DTCP is an investment management firm with $3 billion in assets under management; DTCP Infra specializes in European digital infrastructure investments, including mobile towers, fiber networks, and data centers. The firm’s infrastructure investments include fiber companies Community Fibre, Cellnex Netherlands, Open Dutch Fiber, and German data center firm Maincubes.

Maincubes was founded in 2012 by German construction conglomerate Zech Group via its Art-Invest fund. DTCP acquired an undisclosed stake in the company in September 2022 and took a majority stake the following year.

Maincubes currently operates the FRA01 and FRA02 data centers in Frankfurt and another in Amsterdam in the Netherlands.

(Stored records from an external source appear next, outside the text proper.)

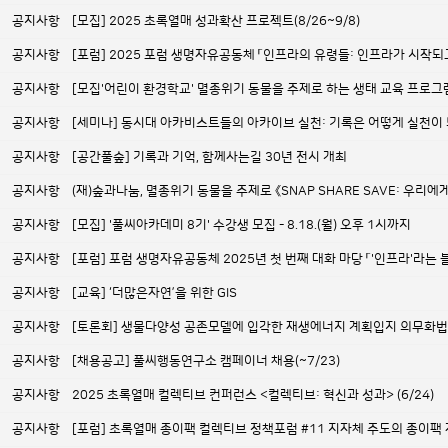
공지사항
[모집] 2025 초록열매 성과확산 프로젝트(8/26~9/8)
공지사항
[포럼] 2025 포럼 생명자유공동체 「인프라의 유령들: 인프라가 시작되고
공지사항
[모집'어린이 환경학교' 멸종위기 동물을 주제로 하는 생태 교육 프로그
공지사항
[세미나] 동시대 아카비스트들의 아카이브 실천: 기록은 어떻게 실천이
공지사항
[공간풀숲] 기록과 기억, 함께사는길 30년 전시 개최
공지사항
(재)숲과나눔, 멸종위기 동물을 주제로 《SNAP SHARE SAVE: 우리
공지사항
[모집] '풀씨아카데미 8기' 수강생 모집 - 8.18.(월) 오후 1시까지
공지사항
[포럼] 포럼 생명자유공동체 2025년 첫 번째 대화 마당 「'인프라'라는
공지사항
[교육] ‘더많은자연’을 위한 GIS
공지사항
[토론회] 생물다양성 공존모델에 입각한 재생에너지 계획입지 의무화법
공지사항
[채용공고] 풀씨행동연구소 캠페이너 채용(~7/23)
공지사항
2025 초록열매 컬렉티브 컨퍼런스 <컬렉티브: 혁신과 성과> (6/24)
공지사항
[포럼] 초록열매 종이팩 컬렉티브 정책포럼 #11 지자체 주도의 종이팩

The company has also announced plans for a third and fourth data center in Frankfurt and its first and second in Berlin.

Limbuwala told DCD that DTCP has decided to launch GreenScale separately from Maincubes, as opposed to expanding Maincubes into a pan-European platform, to allow the existing company to focus its expertise in Germany and create something from scratch with a different product and geographic focus.

Thomas added that all the sites GreenScale will be targeting will have "much more sizable" capacity over a five-to-ten-year period, beyond the boilerplate figures released today, which are aimed at being "day one" availability.

He said that GreenScale has been buying up powered land projects that are in early stage development with power and zoning largely secured in order to offer speed-to-market. He suggested that will be the company's strategy going forward.